Jerkchicken, in defense to my post, should of quoted the individual's post that I was directing it to. Also, it was sarcastic humor, my friend builds 1st generation 4runners that will trample mine. Jaykup wasn't exactly being positive, wonder why you didn't comment on his jeep bashing comments, partial to Toyotas are you. Sorry to make you upset. 




"My 2001 4runner has diff locks stock. and i dare say it would keep up with, if not trample any jeep in the woods. 

Chrysler just makes a lousy product...unless you love transmission problems.

i dont know much about nissans aside from the early datsuns,which were great cars."


----------



## Jerk_Chicken (Oct 13, 2005)

jeepseahawk said:


> Jerkchicken, in defense to my post, should of quoted the individual's post that I was directing it to. Also, it was sarcastic humor, my friend builds 1st generation 4runners that will trample mine. Jaykup wasn't exactly being positive, wonder why you didn't comment on his jeep bashing comments, partial to Toyotas are you.

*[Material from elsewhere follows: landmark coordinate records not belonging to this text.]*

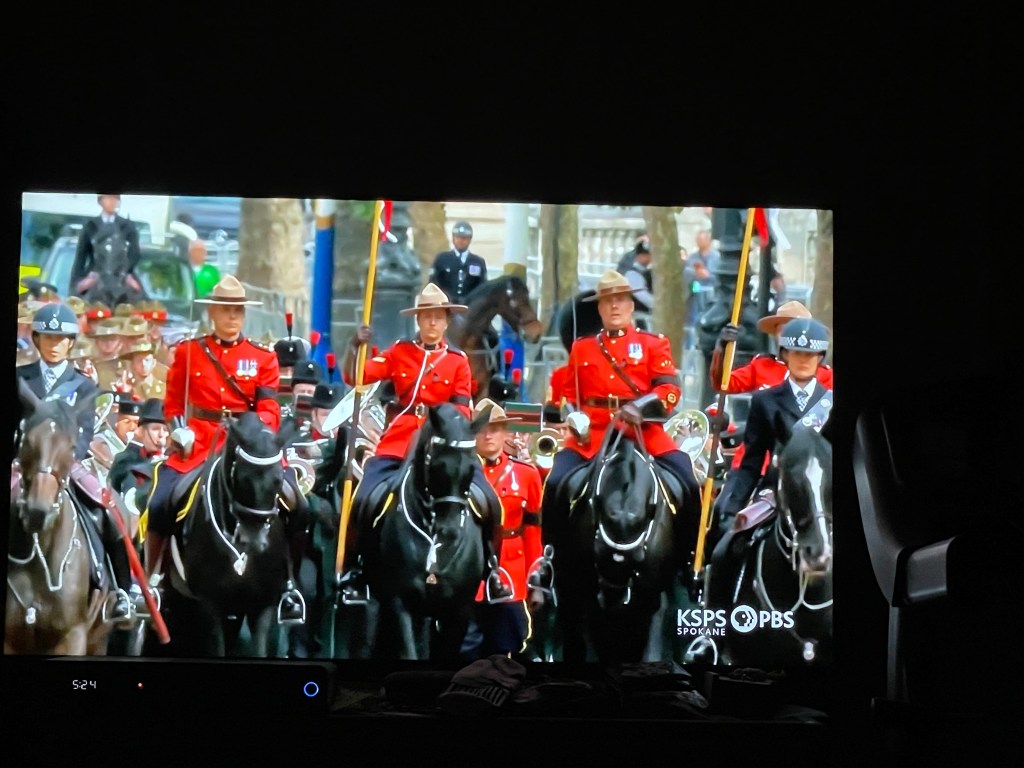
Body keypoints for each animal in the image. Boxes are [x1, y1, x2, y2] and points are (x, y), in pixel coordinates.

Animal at [552, 415, 693, 665]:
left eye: (638, 558)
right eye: (597, 554)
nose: (612, 603)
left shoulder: (653, 599)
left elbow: (652, 651)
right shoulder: (586, 598)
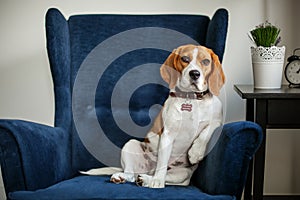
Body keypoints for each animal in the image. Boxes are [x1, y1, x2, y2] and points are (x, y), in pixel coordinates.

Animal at [83, 44, 224, 189]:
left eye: (206, 61)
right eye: (185, 59)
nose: (195, 74)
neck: (191, 99)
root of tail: (149, 171)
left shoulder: (218, 120)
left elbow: (209, 129)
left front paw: (196, 152)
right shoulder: (167, 135)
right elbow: (162, 163)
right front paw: (157, 182)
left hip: (182, 174)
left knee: (163, 178)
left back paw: (145, 179)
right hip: (130, 145)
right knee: (131, 175)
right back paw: (128, 177)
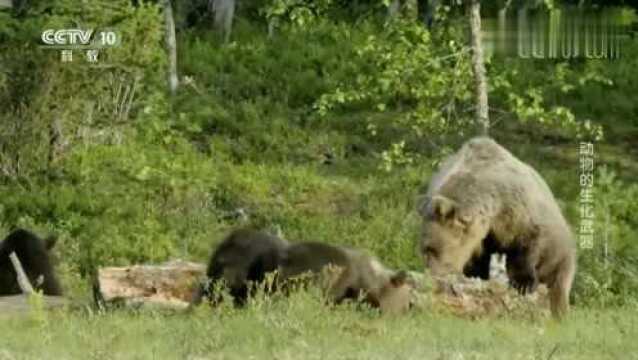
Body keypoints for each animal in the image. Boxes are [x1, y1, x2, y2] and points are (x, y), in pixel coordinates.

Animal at [420, 137, 580, 318]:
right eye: (425, 250)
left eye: (432, 249)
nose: (433, 278)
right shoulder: (482, 235)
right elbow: (478, 259)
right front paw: (476, 278)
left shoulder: (517, 211)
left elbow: (526, 245)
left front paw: (523, 283)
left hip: (562, 249)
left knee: (559, 281)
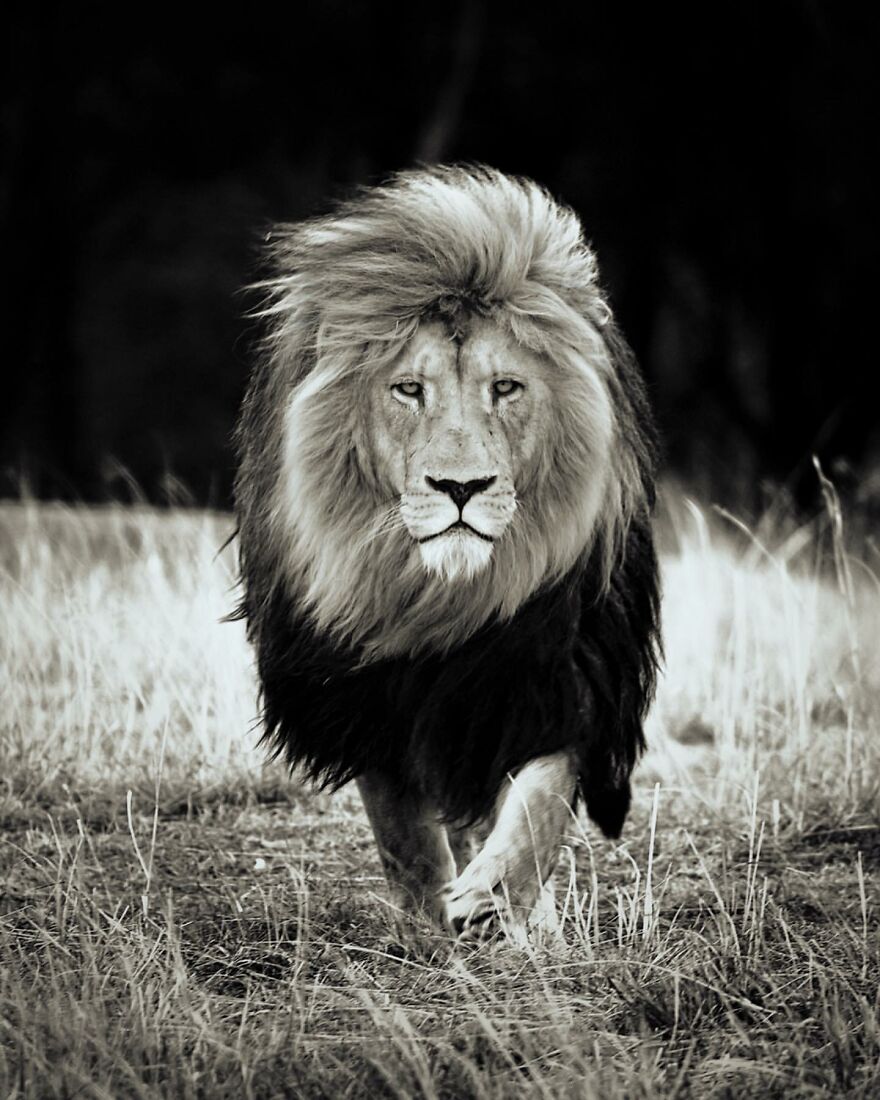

Sorry to make you upset.
> 
> "My 2001 4runner has diff locks stock. and i dare say it would keep up with, if not trample any jeep in the woods.
> 
> ...


You didn't upset me. You just made yourself, and other Jeep owners look like bigger tools than they did before your post.

Did you even stop to bother to ask the OP what his/her needs might be before you exposed planted your balls on the internet with your "It's a Jeep thing" nonsense?


----------



## jeepseahawk (Jun 7, 2009)

Whatever dude, it is obvious you have issues, like I said, it was directed to the the guy bashing jeeps. Your generalization of jeep owners and name callinng indicate that you have little dick syndrome so I will leave it at that.


----------



## Jerk_Chicken (Oct 13, 2005)

Little dick syndrome?

You're the one on a mountain biking forum that felt the need to register and only post about Jeeps.


----------



## scoutcat (Mar 30, 2008)

4 runner unless you are going to turn it into a rock climber. not a single jeep/chrysler/dodge made consumer reports best car list. i drove the 4 door jeep last fall and liked it but the interior is sparse and the ride is a little stiff. from a quality and reliability perspective the 4 runner wins.


----------